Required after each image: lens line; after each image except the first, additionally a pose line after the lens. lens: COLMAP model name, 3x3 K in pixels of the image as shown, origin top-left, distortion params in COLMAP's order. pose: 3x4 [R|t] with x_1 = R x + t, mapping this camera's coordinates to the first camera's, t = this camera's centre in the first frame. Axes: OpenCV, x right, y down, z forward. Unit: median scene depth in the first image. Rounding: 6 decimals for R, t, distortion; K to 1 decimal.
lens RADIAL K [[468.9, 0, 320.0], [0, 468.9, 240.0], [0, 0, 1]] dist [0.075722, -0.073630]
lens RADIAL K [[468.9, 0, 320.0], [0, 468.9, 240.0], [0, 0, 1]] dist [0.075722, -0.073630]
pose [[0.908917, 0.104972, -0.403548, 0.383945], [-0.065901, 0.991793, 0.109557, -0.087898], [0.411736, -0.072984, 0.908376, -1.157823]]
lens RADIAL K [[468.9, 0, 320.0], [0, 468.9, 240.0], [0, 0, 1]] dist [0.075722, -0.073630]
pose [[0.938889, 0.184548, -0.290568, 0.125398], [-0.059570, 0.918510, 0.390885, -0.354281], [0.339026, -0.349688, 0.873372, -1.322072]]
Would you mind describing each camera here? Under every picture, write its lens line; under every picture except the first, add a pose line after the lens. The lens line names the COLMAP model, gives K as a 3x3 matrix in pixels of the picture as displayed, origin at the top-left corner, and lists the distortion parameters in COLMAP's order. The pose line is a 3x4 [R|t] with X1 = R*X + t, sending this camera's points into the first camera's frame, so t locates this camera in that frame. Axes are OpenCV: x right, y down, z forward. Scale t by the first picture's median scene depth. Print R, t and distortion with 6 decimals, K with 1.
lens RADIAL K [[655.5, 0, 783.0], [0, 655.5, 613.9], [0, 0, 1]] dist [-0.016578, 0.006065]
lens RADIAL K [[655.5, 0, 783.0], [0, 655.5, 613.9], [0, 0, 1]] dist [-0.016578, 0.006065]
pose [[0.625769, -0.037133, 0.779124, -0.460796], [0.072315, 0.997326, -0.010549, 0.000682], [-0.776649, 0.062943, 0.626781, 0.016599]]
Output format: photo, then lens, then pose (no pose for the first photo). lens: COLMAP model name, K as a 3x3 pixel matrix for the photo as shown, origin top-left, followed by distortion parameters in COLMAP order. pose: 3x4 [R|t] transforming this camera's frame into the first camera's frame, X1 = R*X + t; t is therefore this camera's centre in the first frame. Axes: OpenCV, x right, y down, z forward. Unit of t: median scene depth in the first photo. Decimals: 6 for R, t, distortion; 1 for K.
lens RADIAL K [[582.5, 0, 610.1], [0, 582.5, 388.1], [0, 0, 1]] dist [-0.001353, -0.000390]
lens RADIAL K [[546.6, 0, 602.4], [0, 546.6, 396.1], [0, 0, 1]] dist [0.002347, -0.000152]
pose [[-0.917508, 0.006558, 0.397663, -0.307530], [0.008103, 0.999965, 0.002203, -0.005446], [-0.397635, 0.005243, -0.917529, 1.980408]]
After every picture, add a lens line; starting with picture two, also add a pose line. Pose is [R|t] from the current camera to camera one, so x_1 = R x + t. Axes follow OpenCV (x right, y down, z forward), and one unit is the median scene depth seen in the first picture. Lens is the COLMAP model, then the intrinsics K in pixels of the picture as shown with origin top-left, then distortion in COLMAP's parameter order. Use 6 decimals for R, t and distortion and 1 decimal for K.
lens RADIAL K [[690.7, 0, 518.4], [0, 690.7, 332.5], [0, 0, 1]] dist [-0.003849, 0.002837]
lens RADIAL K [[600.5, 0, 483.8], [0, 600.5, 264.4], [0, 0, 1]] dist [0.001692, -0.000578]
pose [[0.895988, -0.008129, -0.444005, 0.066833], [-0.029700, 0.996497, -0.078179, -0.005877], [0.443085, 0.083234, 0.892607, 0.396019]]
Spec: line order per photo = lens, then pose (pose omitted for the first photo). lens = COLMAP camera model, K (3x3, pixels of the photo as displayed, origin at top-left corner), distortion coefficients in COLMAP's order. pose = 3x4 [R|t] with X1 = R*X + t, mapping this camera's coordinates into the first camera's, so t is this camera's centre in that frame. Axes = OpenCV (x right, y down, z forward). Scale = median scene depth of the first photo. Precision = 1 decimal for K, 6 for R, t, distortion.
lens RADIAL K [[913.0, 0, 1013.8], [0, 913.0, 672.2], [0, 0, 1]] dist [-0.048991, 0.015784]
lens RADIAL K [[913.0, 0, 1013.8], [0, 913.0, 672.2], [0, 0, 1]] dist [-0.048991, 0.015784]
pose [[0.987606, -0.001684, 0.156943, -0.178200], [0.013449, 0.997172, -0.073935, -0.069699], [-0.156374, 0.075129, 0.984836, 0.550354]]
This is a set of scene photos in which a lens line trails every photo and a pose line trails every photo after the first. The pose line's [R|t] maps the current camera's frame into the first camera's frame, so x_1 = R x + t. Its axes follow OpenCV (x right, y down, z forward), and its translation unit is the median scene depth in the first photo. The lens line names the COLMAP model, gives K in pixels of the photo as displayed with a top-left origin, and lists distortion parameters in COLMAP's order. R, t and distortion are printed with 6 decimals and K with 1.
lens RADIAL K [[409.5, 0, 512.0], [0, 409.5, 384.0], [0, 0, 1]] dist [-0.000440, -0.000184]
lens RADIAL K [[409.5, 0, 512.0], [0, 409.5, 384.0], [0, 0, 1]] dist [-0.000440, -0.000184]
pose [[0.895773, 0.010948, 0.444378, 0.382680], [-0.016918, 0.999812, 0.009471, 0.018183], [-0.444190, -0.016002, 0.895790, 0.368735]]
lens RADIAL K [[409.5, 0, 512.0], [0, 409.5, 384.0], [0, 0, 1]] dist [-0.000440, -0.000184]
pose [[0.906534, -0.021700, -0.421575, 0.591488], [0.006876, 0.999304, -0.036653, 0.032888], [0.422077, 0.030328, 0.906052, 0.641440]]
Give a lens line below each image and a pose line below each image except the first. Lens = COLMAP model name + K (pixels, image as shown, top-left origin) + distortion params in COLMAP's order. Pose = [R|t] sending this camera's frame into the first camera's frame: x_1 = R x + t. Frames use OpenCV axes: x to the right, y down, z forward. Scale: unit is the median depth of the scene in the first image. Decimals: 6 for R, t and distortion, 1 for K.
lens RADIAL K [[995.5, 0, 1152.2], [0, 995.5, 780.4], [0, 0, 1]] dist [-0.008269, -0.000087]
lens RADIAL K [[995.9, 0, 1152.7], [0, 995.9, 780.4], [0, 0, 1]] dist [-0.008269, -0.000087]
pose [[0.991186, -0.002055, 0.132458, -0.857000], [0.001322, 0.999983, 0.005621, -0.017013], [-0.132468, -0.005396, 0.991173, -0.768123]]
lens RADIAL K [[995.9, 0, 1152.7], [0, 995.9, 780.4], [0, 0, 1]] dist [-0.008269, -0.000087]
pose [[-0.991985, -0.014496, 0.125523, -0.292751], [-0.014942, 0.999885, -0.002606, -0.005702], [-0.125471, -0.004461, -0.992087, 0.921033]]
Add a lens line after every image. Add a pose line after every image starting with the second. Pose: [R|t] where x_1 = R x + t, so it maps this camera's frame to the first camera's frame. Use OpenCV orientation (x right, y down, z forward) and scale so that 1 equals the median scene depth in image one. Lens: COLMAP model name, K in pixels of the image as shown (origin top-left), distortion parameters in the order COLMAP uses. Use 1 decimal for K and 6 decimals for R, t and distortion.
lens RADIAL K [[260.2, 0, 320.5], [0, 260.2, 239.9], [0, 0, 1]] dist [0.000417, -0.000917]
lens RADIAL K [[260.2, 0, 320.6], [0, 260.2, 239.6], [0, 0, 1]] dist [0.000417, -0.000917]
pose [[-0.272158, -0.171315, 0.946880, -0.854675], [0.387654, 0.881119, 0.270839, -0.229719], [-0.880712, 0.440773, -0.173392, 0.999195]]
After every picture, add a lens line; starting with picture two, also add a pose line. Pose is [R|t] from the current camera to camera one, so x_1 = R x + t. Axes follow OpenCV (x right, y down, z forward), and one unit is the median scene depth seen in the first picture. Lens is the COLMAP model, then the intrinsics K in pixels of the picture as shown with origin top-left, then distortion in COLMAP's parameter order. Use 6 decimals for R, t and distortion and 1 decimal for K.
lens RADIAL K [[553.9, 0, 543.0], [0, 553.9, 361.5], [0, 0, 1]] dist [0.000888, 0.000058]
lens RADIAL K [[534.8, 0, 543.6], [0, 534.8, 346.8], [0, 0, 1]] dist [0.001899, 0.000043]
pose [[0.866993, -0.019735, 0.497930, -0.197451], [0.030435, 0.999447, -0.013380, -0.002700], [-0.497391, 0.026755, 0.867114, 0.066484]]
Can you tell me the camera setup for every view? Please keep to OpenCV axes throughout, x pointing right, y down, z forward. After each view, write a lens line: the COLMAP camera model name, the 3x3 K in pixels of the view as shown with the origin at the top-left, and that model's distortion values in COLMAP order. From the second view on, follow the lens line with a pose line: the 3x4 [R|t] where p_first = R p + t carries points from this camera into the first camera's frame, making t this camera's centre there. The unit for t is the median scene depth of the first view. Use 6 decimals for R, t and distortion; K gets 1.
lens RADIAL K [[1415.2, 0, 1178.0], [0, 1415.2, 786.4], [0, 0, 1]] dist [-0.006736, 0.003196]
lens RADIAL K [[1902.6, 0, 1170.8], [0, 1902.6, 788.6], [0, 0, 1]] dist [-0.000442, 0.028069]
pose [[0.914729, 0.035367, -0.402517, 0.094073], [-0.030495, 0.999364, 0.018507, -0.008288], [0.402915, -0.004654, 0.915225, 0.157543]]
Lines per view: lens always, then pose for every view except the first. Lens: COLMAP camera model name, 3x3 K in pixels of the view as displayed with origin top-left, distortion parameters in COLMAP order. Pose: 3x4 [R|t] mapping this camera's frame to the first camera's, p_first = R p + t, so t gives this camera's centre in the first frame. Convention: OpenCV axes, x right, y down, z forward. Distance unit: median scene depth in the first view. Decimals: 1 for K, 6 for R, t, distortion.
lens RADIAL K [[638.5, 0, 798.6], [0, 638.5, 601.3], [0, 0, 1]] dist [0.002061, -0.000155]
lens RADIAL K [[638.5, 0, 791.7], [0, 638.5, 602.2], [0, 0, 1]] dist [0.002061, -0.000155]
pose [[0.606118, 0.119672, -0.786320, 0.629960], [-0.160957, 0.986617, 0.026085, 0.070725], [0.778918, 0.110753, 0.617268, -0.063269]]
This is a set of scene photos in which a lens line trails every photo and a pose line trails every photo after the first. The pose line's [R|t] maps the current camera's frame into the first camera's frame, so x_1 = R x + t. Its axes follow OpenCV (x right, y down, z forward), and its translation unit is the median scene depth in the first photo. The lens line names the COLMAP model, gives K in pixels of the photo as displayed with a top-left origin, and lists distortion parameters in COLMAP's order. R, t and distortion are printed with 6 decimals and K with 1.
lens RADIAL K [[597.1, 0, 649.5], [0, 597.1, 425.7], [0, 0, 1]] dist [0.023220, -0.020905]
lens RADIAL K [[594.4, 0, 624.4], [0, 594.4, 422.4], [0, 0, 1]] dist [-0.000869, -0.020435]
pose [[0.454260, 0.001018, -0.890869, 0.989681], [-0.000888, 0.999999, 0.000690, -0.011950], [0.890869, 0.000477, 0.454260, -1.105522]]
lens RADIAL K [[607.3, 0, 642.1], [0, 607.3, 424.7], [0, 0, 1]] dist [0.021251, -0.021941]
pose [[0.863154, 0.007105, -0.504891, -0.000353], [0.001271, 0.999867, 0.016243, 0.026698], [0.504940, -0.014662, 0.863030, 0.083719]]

===

Could you copy the data word for word, from its first line up to and including the line that contains "-0.349688, 0.873372, -1.322072]]"?

(TASK RESPONSE)
Required after each image: lens line; after each image except the first, additionally a pose line after the lens. lens: COLMAP model name, 3x3 K in pixels of the image as shown, origin top-left, distortion params in COLMAP's order. pose: 3x4 [R|t] with x_1 = R x + t, mapping this camera's coordinates to the first camera's, t = this camera's centre in the first frame. Axes: OpenCV, x right, y down, z forward. Unit: median scene depth in the first image. Rounding: 6 decimals for R, t, distortion; K to 1 decimal.
lens RADIAL K [[468.9, 0, 320.0], [0, 468.9, 240.0], [0, 0, 1]] dist [0.075722, -0.073630]
lens RADIAL K [[468.9, 0, 320.0], [0, 468.9, 240.0], [0, 0, 1]] dist [0.075722, -0.073630]
pose [[0.908917, 0.104972, -0.403548, 0.383945], [-0.065901, 0.991793, 0.109557, -0.087898], [0.411736, -0.072984, 0.908376, -1.157823]]
lens RADIAL K [[468.9, 0, 320.0], [0, 468.9, 240.0], [0, 0, 1]] dist [0.075722, -0.073630]
pose [[0.938889, 0.184548, -0.290568, 0.125398], [-0.059570, 0.918510, 0.390885, -0.354281], [0.339026, -0.349688, 0.873372, -1.322072]]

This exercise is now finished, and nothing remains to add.